Hypermethylation of DDAH2 promoter contributes to the dysfunction of endothelial progenitor cells in coronary artery disease patients

Abstract

Background: Circulating endothelial progenitor cells (EPCs) may be a biomarker for vascular function and cardiovascular risk in patients with coronary artery disease (CAD). Dimethylarginine dimethylaminohydrolase 2 (DDAH2) regulates the function of EPCs. This study aimed to examine whether hypermethylation of DDAH2 promoter contributes to impaired function of EPCs in CAD patients.

Methods: Peripheral blood mono-nuclear cells from 25 CAD patients and 15 healthy volunteers were collected and differentiated into EPCs. EPCs were tested for their adhesive capability.

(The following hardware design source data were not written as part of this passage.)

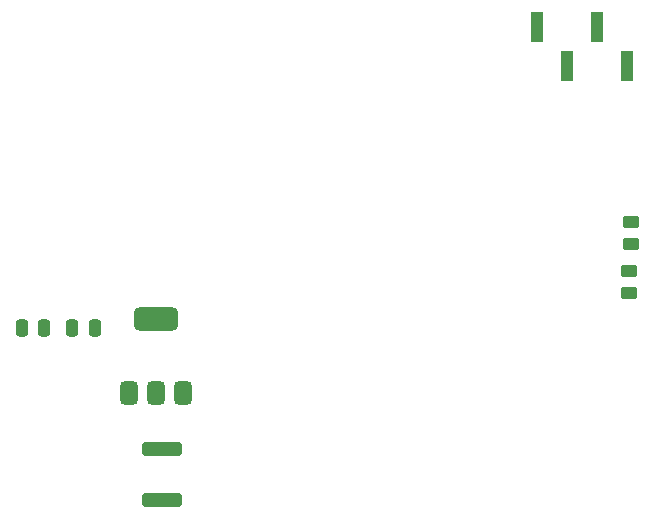
<source format=gbr>
%TF.GenerationSoftware,KiCad,Pcbnew,9.0.2*%
%TF.CreationDate,2025-08-02T19:20:04+02:00*%
%TF.ProjectId,Smart Exhaust Control,536d6172-7420-4457-9868-617573742043,rev?*%
%TF.SameCoordinates,Original*%
%TF.FileFunction,Paste,Top*%
%TF.FilePolarity,Positive*%
%FSLAX46Y46*%
G04 Gerber Fmt 4.6, Leading zero omitted, Abs format (unit mm)*
G04 Created by KiCad (PCBNEW 9.0.2) date 2025-08-02 19:20:04*
%MOMM*%
%LPD*%
G01*
G04 APERTURE LIST*
G04 Aperture macros list*
%AMRoundRect*
0 Rectangle with rounded corners*
0 $1 Rounding radius*
0 $2 $3 $4 $5 $6 $7 $8 $9 X,Y pos of 4 corners*
0 Add a 4 corners polygon primitive as box body*
4,1,4,$2,$3,$4,$5,$6,$7,$8,$9,$2,$3,0*
0 Add four circle primitives for the rounded corners*
1,1,$1+$1,$2,$3*
1,1,$1+$1,$4,$5*
1,1,$1+$1,$6,$7*
1,1,$1+$1,$8,$9*
0 Add four rect primitives between the rounded corners*
20,1,$1+$1,$2,$3,$4,$5,0*
20,1,$1+$1,$4,$5,$6,$7,0*
20,1,$1+$1,$6,$7,$8,$9,0*
20,1,$1+$1,$8,$9,$2,$3,0*%
G04 Aperture macros list end*
%ADD10RoundRect,0.250000X0.450000X-0.262500X0.450000X0.262500X-0.450000X0.262500X-0.450000X-0.262500X0*%
%ADD11RoundRect,0.250000X0.250000X0.475000X-0.250000X0.475000X-0.250000X-0.475000X0.250000X-0.475000X0*%
%ADD12RoundRect,0.375000X0.375000X-0.625000X0.375000X0.625000X-0.375000X0.625000X-0.375000X-0.625000X0*%
%ADD13RoundRect,0.500000X1.400000X-0.500000X1.400000X0.500000X-1.400000X0.500000X-1.400000X-0.500000X0*%
%ADD14R,1.000000X2.510000*%
%ADD15RoundRect,0.250000X1.450000X-0.312500X1.450000X0.312500X-1.450000X0.312500X-1.450000X-0.312500X0*%
G04 APERTURE END LIST*
D10*
%TO.C,R2*%
X135700000Y-59600000D03*
X135700000Y-57775000D03*
%TD*%
D11*
%TO.C,C2*%
X90300000Y-66700000D03*
X88400000Y-66700000D03*
%TD*%
D12*
%TO.C,U3*%
X93200000Y-72250000D03*
X95500000Y-72250000D03*
D13*
X95500000Y-65950000D03*
D12*
X97800000Y-72250000D03*
%TD*%
D14*
%TO.C,J2*%
X135340000Y-44510000D03*
X132800000Y-41200000D03*
X130260000Y-44510000D03*
X127720000Y-41200000D03*
%TD*%
D11*
%TO.C,C1*%
X86000000Y-66700000D03*
X84100000Y-66700000D03*
%TD*%
D10*
%TO.C,R1*%
X135500000Y-63725000D03*
X135500000Y-61900000D03*
%TD*%
D15*
%TO.C,F1*%
X96000000Y-81275000D03*
X96000000Y-77000000D03*
%TD*%
M02*

</source>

DDAH2 mRNA expression was analyzed by real-time PCR, and the methylation of DDAH2 promoter was detected by bisulfite genomic sequencing.

Results: DDAH2 promoter in EPCs from CAD patients was hypermethylated and the methylation level was negatively correlated to DDAH2 mRNA level and adhesion function of EPCs. Homocysteine impaired the adhesion function of EPCs, accompanied by lower DDAH2 expression and higher methylation level of DDAH2 promoter, compared to controls. These effects of homocysteine were reversed by pretreatment with Aza, an inhibitor of DNA methyltransferase.

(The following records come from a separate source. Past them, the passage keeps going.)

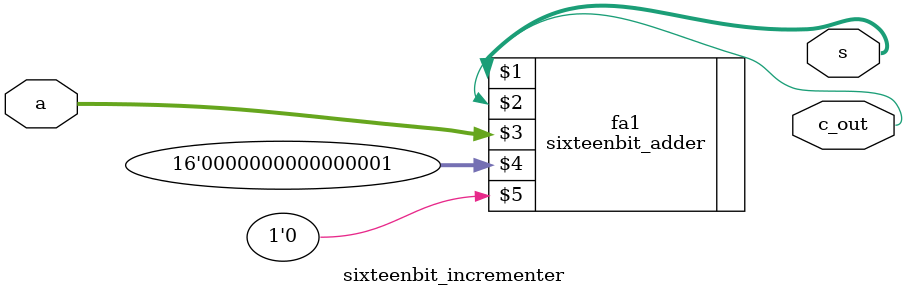
<source format=v>
module sixteenbit_incrementer(s,c_out,a);

    input [15:0] a;
    output [15:0] s;
    output c_out;

    sixteenbit_adder fa1(s,c_out,a,16'b0000_0000_0000_0001,1'b0);

endmodule

</source>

Conclusion: Hypermethylation in DDAH2 promoter is positively correlated to the dysfunction of EPCs in CAD patients. Homocysteine disrupts EPCs function via inducing the hypermethylation of DDAH2 promoter, suggesting a key role of epigenetic mechanism in the progression of atherosclerosis.

Figure 1

Characterization of isolated EPCs. A. Representative images of cultured EPCs on 7th day, 14th day, and 20th day (magnification 200×). B. Double-color fluorescent imaging indicated Dil-acetylated LDL incorporation and FITC lectin binding by EPCs. The nuclei was stained by DAPI (magnification 200×). C. FACS showed the expression of stem cell marker CD45, VEGFR-2, CD34, and CD133 in EPCs at 14th day.

Figure 2

The adhesion ability of EPCs is lower in CAD patients than in controls. A. EPCs were isolated from CAD patients and controls and cultured for 14 days. A. Representative images of nuclear staining of adherent EPCs. B. Quantitative analysis of the number of adherent EPCs. *P < 0.05 vs. control group.

Figure 3

Hypermethylation of DDAH2 promoter and reduced DDAH2 expression in EPCs from CAD patients. A. The mean methylation status for each of the 12 CpG sites within DDAH2 promoter in EPCs from controls (n = 10). B. The mean methylation status for each of the 12 CpG sites within DDAH2 promoter in EPCs from CAD patients (n = 10). 1 represented fully methylated, 0 represented completely demethylated. C. The combined average methylation status of 7 CG pairs (positions +3144, +3162, +3170, +3200, +3229, +3261, and +3265) in DDAH2 intron 4 in EPCs was higher in CAD patients than in controls. *P < 0.05 vs. control group. D. The mRNA expression level of DDAH2 was lower in EPCs from CAD patients. **P < 0.01 vs. control group.

Figure 4

The adhesion ability of EPCs is negatively correlated with DDAH2 promoter methylation level in CAD patients (r = 0.730, P = 0.001).

Figure 5

Hcy induces the hypermethylation of DDAH2 promoter in EPCs. A. The mean methylation status for each of the 12 CpG sites within DDAH2 promoter in EPCs untreated. B. The mean methylation status for each of the 12 CpG sites within DDAH2 promoter in EPCs treated with 1 mM Hcy. C. The mean methylation status for each of the 12 CpG sites within DDAH2 promoter in EPCs treated with 1 mM Hcy and 5 μM 5-Aza. D. Relative mRNA expression of DDAH2 in EPCs of different groups. Values were expressed as means ± SD (n = 3). *P < 0.05, **P < 0.01 vs. Control; #P < 0.05 vs. 1 mM Hcy treated group.

Figure 6

Hcy decreases the adhesion ability of EPCs. A. Representative images of nuclear staining of adherent EPCs in control, 1 mM Hcy treated, and 1 mM Hcy plus 5 μM 5-Aza treated groups. B. Quantitative analysis of the number of adherent EPCs in each group. *P < 0.05 vs. control group; #P < 0.05 vs.1 mM Hcy treated group.